Drive up türkçesi Drive up nedir

Drive up ile ilgili cümleler

English: I heard Tom's car drive up, but he hasn't come in yet.
Turkish: Tom'un arabasının yaklaştığını duydum fakat o henüz içeri gelmedi.

English: I saw Tom drive up.
Turkish: Tom'un arabayla gittiğini gördüm.

Drive up ingilizcede ne demek, Drive up nerede nasıl kullanılır?

Drive : Dürtü. Topu elinde bulunduran oyuncunun karşı takım savunma katında gördüğü bir açıklıktan çembere doğru giriş yapması. Çakmak. Kullanmak. Vurmak. Çalışma. Kuvvet. Güç sağlamak. Topu genellikle arka çizgi yakınlarına düşürecek biçimde ve topa gidiş yönünde bir dönme hareketi vererek yapılan vuruş. Kuşak, teker vb. veri saklama ortamlarının bir okuyucu-yazıcı kafa karşısına sürülmelerini sağlayarak gerekli okuma-yazma işlemlerini gerçekleştiren bilgisayar giriş-çıkış birimlerinin her birinin genel adı. miknatıslı kuşak sürücü, mıknatıslı teker sürücü ya da dört sürücülü teker bellek gibi bağlamlar içerisinde kullanılır.

Drive up the wall : Birini deli etmek. Bir kimseyi delirtmek. Bir kimseyi çileden çıkarmak. Birine kafayı yedirtmek. Birini çıldırtmak.

Drive a : A: sürücüsü. Sürücü a.

Drive a bargain : Pazarlığa girişmek. Pazarlık yapmak.

 

Drive a car : Araba kullanmak. Araba sürmek. Otomobil kullanmak.

İngilizce Drive up Türkçe anlamı, Drive up eş anlamlısı

Sözcükler, direkt olarak Drive up ile ilgili eş anlamlı kelimeler olmayabilir. Kelime anlamı benzer olan sözcükler olabilirler.

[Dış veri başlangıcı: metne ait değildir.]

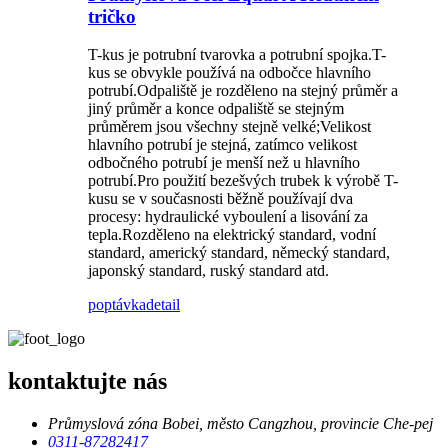
tričko
T-kus je potrubní tvarovka a potrubní spojka.T-
kus se obvykle používá na odbočce hlavního
potrubí.Odpaliště je rozděleno na stejný průměr a
jiný průměr a konce odpaliště se stejným
průměrem jsou všechny stejně velké;Velikost
hlavního potrubí je stejná, zatímco velikost
odbočného potrubí je menší než u hlavního
potrubí.Pro použití bezešvých trubek k výrobě T-
kusu se v současnosti běžně používají dva
procesy: hydraulické vyboulení a lisování za
tepla.Rozděleno na elektrický standard, vodní
standard, americký standard, německý standard,
japonský standard, ruský standard atd.
poptávka
detail
kontaktujte nás
Průmyslová zóna Bobei, město Cangzhou, provincie Che-pej
0311-87282417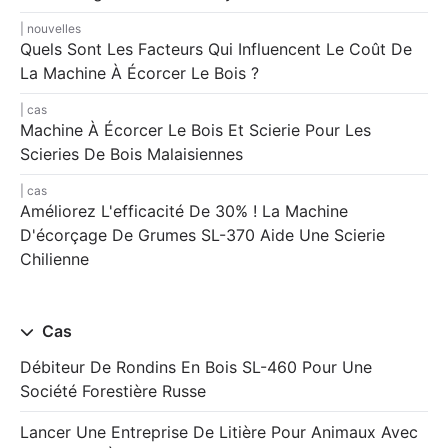
nouvelles
Quels Sont Les Facteurs Qui Influencent Le Coût De
La Machine À Écorcer Le Bois ?
cas
Machine À Écorcer Le Bois Et Scierie Pour Les
Scieries De Bois Malaisiennes
cas
Améliorez L'efficacité De 30% ! La Machine
D'écorçage De Grumes SL-370 Aide Une Scierie
Chilienne
Cas
Débiteur De Rondins En Bois SL-460 Pour Une
Société Forestière Russe
Lancer Une Entreprise De Litière Pour Animaux Avec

Amplify : Genişletmek. Büyütmek. Kuvvetlendirmek (sesini). Kuvvetlendirmek. Gücünü artırmak. Yükseltmek (ses). Güçlendirmek. Artırmak. Geniş olarak açıklamak.

Boosts : Reklamını yapmak. Voltajını yükseltmek. Artırmak. Yukarıya itmek. İtmek. Yardım için itmek. Övmek. Alttan yukarıya ittirmek. İtelemek.

Ennobles : Yüceltmek. Asalet unvanı vermek. Asilleştirmek. Soylulaştırmak. Soylular sınıfına almak.

Drive off : Defetmek. Araçla bir yerden ayrılmak. Arabayla uzaklaşmak. Arabayla uzaklaşıp gitmek. Kovmak.

Hoisting : Çalmak. Kaldırmak. Vinçle kaldırma. Çekme. Çekmek (bayrak). Çekmek. Yükseltme. Kaldırma. Aşırmak.

Hoisted : Aşırmak. Kaldırmak. Çalmak. Kaldıraç. Yukarı kaldırmak. Yukarı çekme. Yük asansörü. Çekmek (bayrak). Yükseğe kaldırmak.

Enhance : Çoğaltmak. Artırmak (değer, fiyat vb'ni). Arttırmak. Geliştirmek. İyileştirmek. Büyütmek. Abartmak. Artırmak. Güzelleştirmek.

Erect : Dimdik. Dikmek. Diken diken. Kalkık. Kurmak. Dikmek (heykel veya direk vb'ni). İkame etmek. Dik. Kaldırmak. Yapmak.

Boost : Övmek. Artış. Yardım. Yardım için itmek. Voltajını yükseltmek. Kaldırmak. Teşvik. İtmek. Destek. Kuvvetini artırmak.

Hiked : Dolaşmak. Yürüyüşe çıkmak. Kaldırmak. Uzun yürüyüşe çıkmak. Yükseltmek (fiyatı). Artırmak. Uzun yürüyüş yapmak. Yürümek. Gezmek.

Drive up synonyms : hitch up, ennobled, hike, amplifies, enhances, ennoble, hoists, bump up, advance, elevate, drive away, elevates, hoist, boosted, pull up.